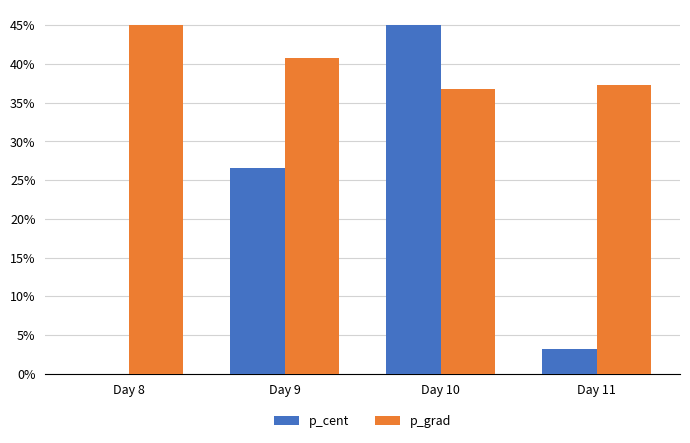

The p_cent series shows 45.0 at Day 10. True or false?

True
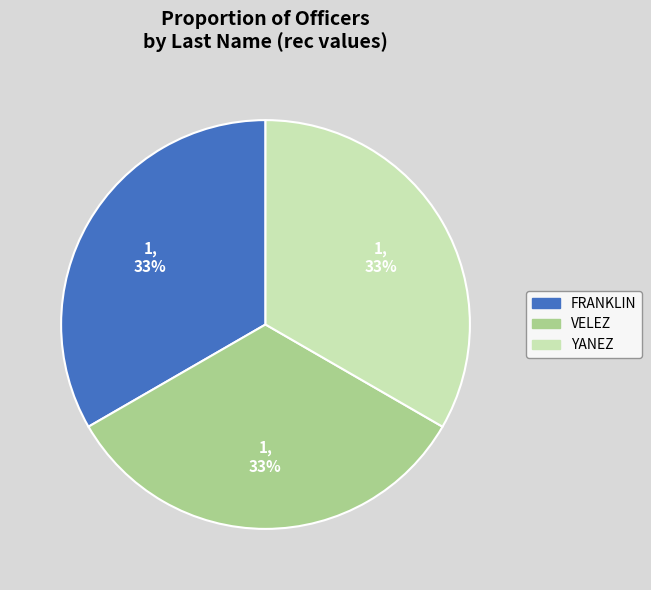

Is it true that YANEZ is 33% of the pie?

True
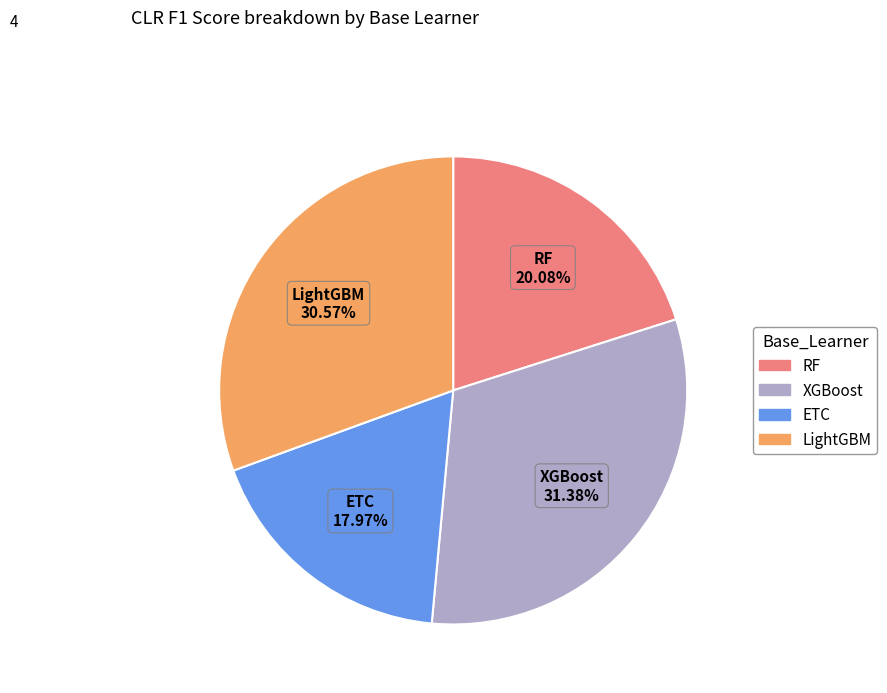

What is the smallest slice in the pie chart?

ETC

◆ ◆ ◆ ◆

Transcribe all of the rows above verbatim, omitting the pictures from your answer.

The p_cent series shows 45.0 at Day 10. True or false?

True

Is it true that YANEZ is 33% of the pie?

True

What is the smallest slice in the pie chart?

ETC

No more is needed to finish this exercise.